Il Lady Bug Garden è relativamente recente, creato nel 2010 e oggi gestito da Paul e Madeleine. I residenti della zona che incontro mentre si prendono cura dell’orto, raccontano più o meno le stesse cose. Da quando il giardino è stato creato, quello spazio è usato dai bambini. Gli appartamenti della zona sono tutti molto piccoli e il Lady Bug Garden è essenziale per far socializzare i bambini ma anche per creare un luogo protetto. «I bambini che giocano qui non hanno bisogno della supervisione costante dei genitori. Chi frequenta il giardino è parte della comunità, tutti conoscono i bambini degli altri e ci supportiamo a vicenda», racconta Madeleine. È così che i genitori si sono organizzati per una proiezione di film all’aperto usando il muro del palazzo di fronte. La sera della mia visita era in programma La Bella e la Bestia.

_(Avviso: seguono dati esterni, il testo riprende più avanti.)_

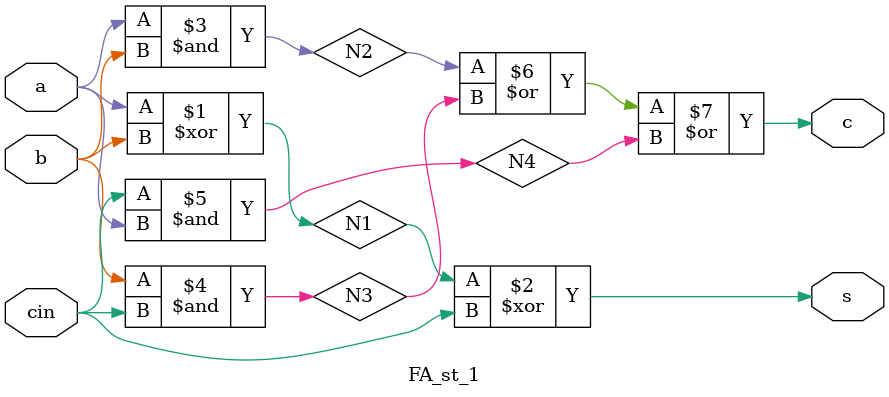
<source format=v>
`timescale 1ns/1ps
module FA_st_1(s,c,a,b,cin);
    input a,b,cin;
    output s,c;

    wire N1,N2,N3,N4;
    
    xor xor1(N1,a,b);
    xor xor2(s,N1,cin);
    and and1(N2,a,b);
    and and2(N3,b,cin);
    and and3(N4,cin,a);
    or   or1(c,N2,N3,N4);

endmodule

</source>
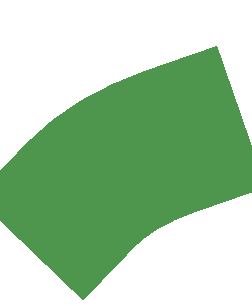
<source format=gbr>
%FSLAX34Y34*%
%MOIN*%
%ADD10R,0.5X0.25*%
D10*
G74*
X-2500Y0D02*
G02*
X2500Y0I2500J4000D01*
X2500Y4000D02*
G03*
X-2500Y4000I2500J4000D01*
M02*


</source>
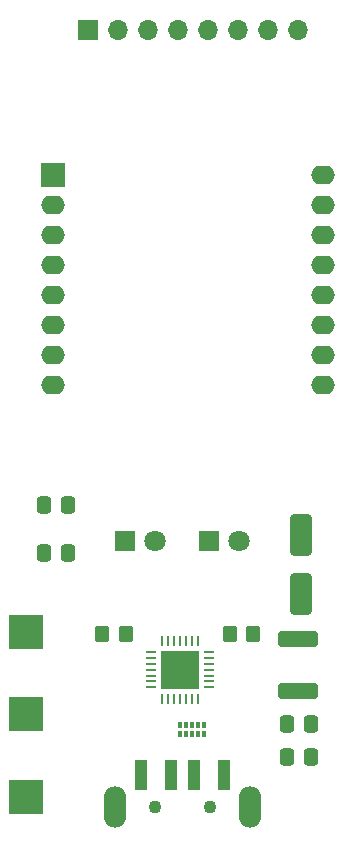
<source format=gts>
%TF.GenerationSoftware,KiCad,Pcbnew,9.0.0*%
%TF.CreationDate,2025-12-11T11:24:11+01:00*%
%TF.ProjectId,rfidReader,72666964-5265-4616-9465-722e6b696361,rev?*%
%TF.SameCoordinates,Original*%
%TF.FileFunction,Soldermask,Top*%
%TF.FilePolarity,Negative*%
%FSLAX46Y46*%
G04 Gerber Fmt 4.6, Leading zero omitted, Abs format (unit mm)*
G04 Created by KiCad (PCBNEW 9.0.0) date 2025-12-11 11:24:11*
%MOMM*%
%LPD*%
G01*
G04 APERTURE LIST*
G04 Aperture macros list*
%AMRoundRect*
0 Rectangle with rounded corners*
0 $1 Rounding radius*
0 $2 $3 $4 $5 $6 $7 $8 $9 X,Y pos of 4 corners*
0 Add a 4 corners polygon primitive as box body*
4,1,4,$2,$3,$4,$5,$6,$7,$8,$9,$2,$3,0*
0 Add four circle primitives for the rounded corners*
1,1,$1+$1,$2,$3*
1,1,$1+$1,$4,$5*
1,1,$1+$1,$6,$7*
1,1,$1+$1,$8,$9*
0 Add four rect primitives between the rounded corners*
20,1,$1+$1,$2,$3,$4,$5,0*
20,1,$1+$1,$4,$5,$6,$7,0*
20,1,$1+$1,$6,$7,$8,$9,0*
20,1,$1+$1,$8,$9,$2,$3,0*%
G04 Aperture macros list end*
%ADD10RoundRect,0.250000X-1.450000X0.400000X-1.450000X-0.400000X1.450000X-0.400000X1.450000X0.400000X0*%
%ADD11C,1.100000*%
%ADD12R,1.100000X2.500000*%
%ADD13O,1.900000X3.500000*%
%ADD14RoundRect,0.075000X-0.075000X-0.200000X0.075000X-0.200000X0.075000X0.200000X-0.075000X0.200000X0*%
%ADD15RoundRect,0.250000X-0.337500X-0.475000X0.337500X-0.475000X0.337500X0.475000X-0.337500X0.475000X0*%
%ADD16RoundRect,0.062500X0.062500X-0.337500X0.062500X0.337500X-0.062500X0.337500X-0.062500X-0.337500X0*%
%ADD17RoundRect,0.062500X0.337500X-0.062500X0.337500X0.062500X-0.337500X0.062500X-0.337500X-0.062500X0*%
%ADD18R,3.250000X3.250000*%
%ADD19RoundRect,0.250000X0.350000X0.450000X-0.350000X0.450000X-0.350000X-0.450000X0.350000X-0.450000X0*%
%ADD20R,1.700000X1.700000*%
%ADD21O,1.700000X1.700000*%
%ADD22R,1.800000X1.800000*%
%ADD23C,1.800000*%
%ADD24R,3.000000X3.000000*%
%ADD25R,2.000000X2.000000*%
%ADD26O,2.000000X1.600000*%
%ADD27RoundRect,0.250000X0.650000X-1.500000X0.650000X1.500000X-0.650000X1.500000X-0.650000X-1.500000X0*%
G04 APERTURE END LIST*
D10*
%TO.C,F2*%
X225200000Y-143951667D03*
X225200000Y-148401667D03*
%TD*%
D11*
%TO.C,J1*%
X217715000Y-158200000D03*
X213115000Y-158200000D03*
D12*
X218915000Y-155450000D03*
X216415000Y-155450000D03*
X214415000Y-155450000D03*
X211915000Y-155450000D03*
D13*
X221115000Y-158200000D03*
X209715000Y-158200000D03*
%TD*%
D14*
%TO.C,U3*%
X215200000Y-152039000D03*
X215700000Y-152039000D03*
X216200000Y-152039000D03*
X216700000Y-152039000D03*
X217200000Y-152039000D03*
X217200000Y-151269000D03*
X216700000Y-151269000D03*
X216200000Y-151269000D03*
X215700000Y-151269000D03*
X215200000Y-151269000D03*
%TD*%
D15*
%TO.C,C2*%
X203642500Y-136706000D03*
X205717500Y-136706000D03*
%TD*%
D16*
%TO.C,U1A1*%
X213700000Y-149008000D03*
X214200000Y-149008000D03*
X214700000Y-149008000D03*
X215200000Y-149008000D03*
X215700000Y-149008000D03*
X216200000Y-149008000D03*
X216700000Y-149008000D03*
D17*
X217650000Y-148058000D03*
X217650000Y-147558000D03*
X217650000Y-147058000D03*
X217650000Y-146558000D03*
X217650000Y-146058000D03*
X217650000Y-145558000D03*
X217650000Y-145058000D03*
D16*
X216700000Y-144108000D03*
X216200000Y-144108000D03*
X215700000Y-144108000D03*
X215200000Y-144108000D03*
X214700000Y-144108000D03*
X214200000Y-144108000D03*
X213700000Y-144108000D03*
D17*
X212750000Y-145058000D03*
X212750000Y-145558000D03*
X212750000Y-146058000D03*
X212750000Y-146558000D03*
X212750000Y-147058000D03*
X212750000Y-147558000D03*
X212750000Y-148058000D03*
D18*
X215200000Y-146558000D03*
%TD*%
D15*
%TO.C,C4*%
X224232500Y-153924000D03*
X226307500Y-153924000D03*
%TD*%
%TO.C,C3*%
X224232500Y-151120333D03*
X226307500Y-151120333D03*
%TD*%
%TO.C,C1*%
X203642500Y-132642000D03*
X205717500Y-132642000D03*
%TD*%
D19*
%TO.C,R8*%
X221400000Y-143500000D03*
X219400000Y-143500000D03*
%TD*%
D20*
%TO.C,U2*%
X207400000Y-92400000D03*
D21*
X209940000Y-92400000D03*
X212480000Y-92400000D03*
X215020000Y-92400000D03*
X217560000Y-92400000D03*
X220100000Y-92400000D03*
X222640000Y-92400000D03*
X225180000Y-92400000D03*
%TD*%
D22*
%TO.C,Validation1*%
X217625000Y-135700000D03*
D23*
X220165000Y-135700000D03*
%TD*%
D24*
%TO.C,TP4*%
X202150000Y-157350000D03*
%TD*%
%TO.C,TP2*%
X202150000Y-143350000D03*
%TD*%
D22*
%TO.C,Marche2*%
X210525000Y-135700000D03*
D23*
X213065000Y-135700000D03*
%TD*%
D19*
%TO.C,R9*%
X210600000Y-143500000D03*
X208600000Y-143500000D03*
%TD*%
D25*
%TO.C,U1*%
X204470000Y-104648000D03*
D26*
X204470000Y-107188000D03*
X204470000Y-109728000D03*
X204470000Y-112268000D03*
X204470000Y-114808000D03*
X204470000Y-117348000D03*
X204470000Y-119888000D03*
X204470000Y-122428000D03*
X227330000Y-122428000D03*
X227330000Y-119888000D03*
X227330000Y-117348000D03*
X227330000Y-114808000D03*
X227330000Y-112268000D03*
X227330000Y-109728000D03*
X227330000Y-107188000D03*
X227330000Y-104648000D03*
%TD*%
D24*
%TO.C,TP1*%
X202150000Y-150350000D03*
%TD*%
D27*
%TO.C,D1*%
X225400000Y-140168000D03*
X225400000Y-135168000D03*
%TD*%
M02*

</source>
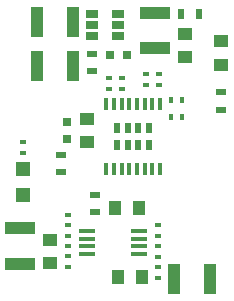
<source format=gtp>
G04 #@! TF.FileFunction,Paste,Top*
%FSLAX46Y46*%
G04 Gerber Fmt 4.6, Leading zero omitted, Abs format (unit mm)*
G04 Created by KiCad (PCBNEW 4.0.6) date Wed Apr  3 14:00:51 2019*
%MOMM*%
%LPD*%
G01*
G04 APERTURE LIST*
%ADD10C,0.100000*%
%ADD11R,1.060000X0.650000*%
%ADD12R,1.000000X2.500000*%
%ADD13R,0.600000X0.400000*%
%ADD14R,1.250000X1.000000*%
%ADD15R,0.450000X1.050000*%
%ADD16R,0.537000X0.882000*%
%ADD17R,0.900000X0.500000*%
%ADD18R,0.800000X0.750000*%
%ADD19R,2.500000X1.000000*%
%ADD20R,0.750000X0.800000*%
%ADD21R,0.500000X0.900000*%
%ADD22R,1.000000X1.250000*%
%ADD23R,1.450000X0.450000*%
%ADD24R,1.200000X1.200000*%
%ADD25R,0.400000X0.600000*%
G04 APERTURE END LIST*
D10*
D11*
X8869500Y30477500D03*
X8869500Y29527500D03*
X8869500Y28577500D03*
X11069500Y28577500D03*
X11069500Y30477500D03*
X11069500Y29527500D03*
D12*
X7215000Y29781500D03*
X4215000Y29781500D03*
D13*
X6858000Y10802200D03*
X6858000Y11702200D03*
D14*
X8420100Y19599400D03*
X8420100Y21599400D03*
D15*
X10069400Y17316400D03*
X10719400Y17316400D03*
X11369400Y17316400D03*
X12019400Y17316400D03*
X12669400Y17316400D03*
X13319400Y17316400D03*
X13969400Y17316400D03*
X14619400Y17316400D03*
X14619400Y22866400D03*
X13969400Y22866400D03*
X13319400Y22866400D03*
X12669400Y22866400D03*
X12019400Y22866400D03*
X11369400Y22866400D03*
X10719400Y22866400D03*
X10069400Y22866400D03*
D16*
X13686900Y20826400D03*
X12791900Y20826400D03*
X11896900Y20826400D03*
X11001900Y20826400D03*
X13686900Y19356400D03*
X12791900Y19356400D03*
X11896900Y19356400D03*
X11001900Y19356400D03*
D17*
X9144000Y15177200D03*
X9144000Y13677200D03*
D18*
X10362500Y26987500D03*
X11862500Y26987500D03*
D19*
X14160500Y30583000D03*
X14160500Y27583000D03*
D14*
X16700500Y28813000D03*
X16700500Y26813000D03*
D12*
X7215000Y26035000D03*
X4215000Y26035000D03*
D20*
X6769100Y19849400D03*
X6769100Y21349400D03*
D13*
X14478000Y11691200D03*
X14478000Y12591200D03*
X6858000Y12580200D03*
X6858000Y13480200D03*
X14478000Y9913200D03*
X14478000Y10813200D03*
D21*
X16395000Y30480000D03*
X17895000Y30480000D03*
D17*
X8826500Y25602500D03*
X8826500Y27102500D03*
X6197600Y17055400D03*
X6197600Y18555400D03*
D22*
X12811000Y14046200D03*
X10811000Y14046200D03*
D23*
X12868000Y10150200D03*
X12868000Y10800200D03*
X12868000Y11450200D03*
X12868000Y12100200D03*
X8468000Y12100200D03*
X8468000Y11450200D03*
X8468000Y10800200D03*
X8468000Y10150200D03*
D14*
X19812000Y26178000D03*
X19812000Y28178000D03*
D17*
X19812000Y23864000D03*
X19812000Y22364000D03*
D19*
X2794000Y12320400D03*
X2794000Y9320400D03*
D12*
X15822800Y8026400D03*
X18822800Y8026400D03*
D14*
X5334000Y9363200D03*
X5334000Y11363200D03*
D22*
X13090400Y8229600D03*
X11090400Y8229600D03*
D24*
X3048000Y17356000D03*
X3048000Y15156000D03*
D13*
X3048000Y18727000D03*
X3048000Y19627000D03*
X6858000Y9949600D03*
X6858000Y9049600D03*
X14478000Y9035200D03*
X14478000Y8135200D03*
X11379200Y25037200D03*
X11379200Y24137200D03*
X10312400Y24137200D03*
X10312400Y25037200D03*
X14528800Y25392800D03*
X14528800Y24492800D03*
X13462000Y24492800D03*
X13462000Y25392800D03*
D25*
X15552000Y23215600D03*
X16452000Y23215600D03*
X15552000Y21767800D03*
X16452000Y21767800D03*
M02*

</source>
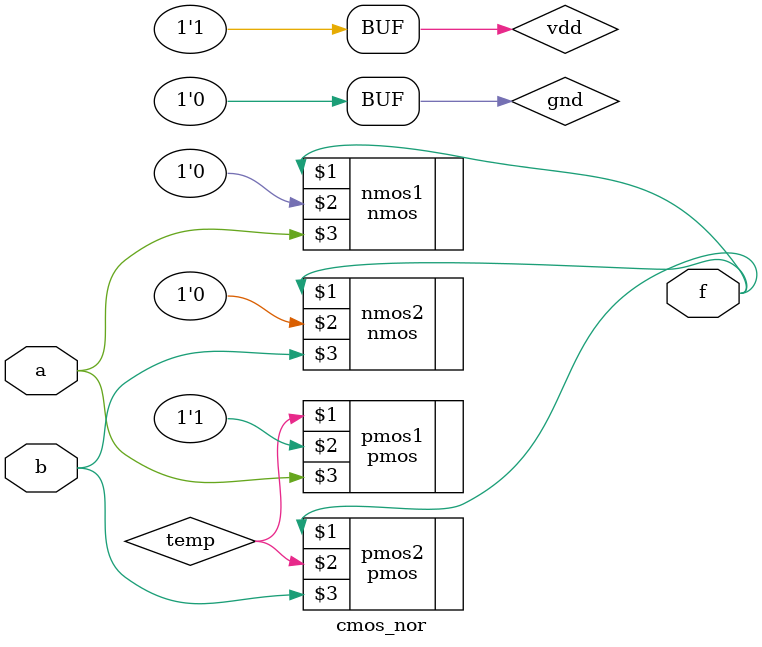
<source format=v>
`timescale 1ns / 1ps

module cmos_nor(
    input a,b,
    output f
    );
    supply1 vdd;
    supply0 gnd;
    wire temp;
    pmos pmos1(temp,vdd,a);
    pmos pmos2(f,temp,b);
    nmos nmos1(f,gnd,a);
    nmos nmos2(f,gnd,b);    
endmodule

</source>
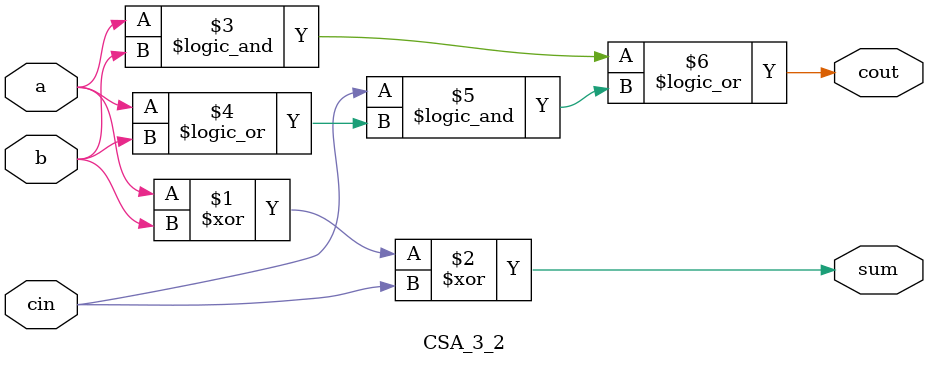
<source format=v>
/*** 
 * @Author: jia200151@126.com
 * @Date: 2025-11-05 10:16:16
 * @LastEditors: lwj
 * @LastEditTime: 2025-11-05 10:16:16
 * @FilePath: \rtl\conv2d\CSA_3_2.v
 * @Description: 
 * @Copyright (c) 2025 by lwj email: jia200151@126.com, All Rights Reserved.
 */
/*** 
 * @Author: jia200151@126.com
 * @Date: 2025-10-29 15:58:57
 * @LastEditors: lwj
 * @LastEditTime: 2025-10-29 17:24:53
 * @FilePath: \conv1d\CSA_3_2.v
 * @Description: 
 * @Copyright (c) 2025 by lwj email: jia200151@126.com, All Rights Reserved.
 */
module CSA_3_2 (
    input a,
    input b,
    input cin,
    output cout,
    output sum
);//3:2 CSA == full adder
assign sum = a^b^cin;
assign cout = (a&&b)||(cin&&(a||b));
endmodule
</source>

2 pensieri riguardo “Community garden di Manhattan, esperienza vincente da replicare a Bologna

  1. idea stupenda e sarebbe giustamente da importare bisognerebbe vedere cosa ne pensa il comune che con i portici sono si spazi privati ad uso publico ma il comune pretende e incassa affitti pesanti da chi li occupa tipo bar e ristoranti senza avere nessun obbligo

  2. Un esperienza simile l’abbiamo tentata con il giardino di San Leonardo, trovando poca collaborazione dal quartiere.Piu longeva è la storia del giardino del Guasto.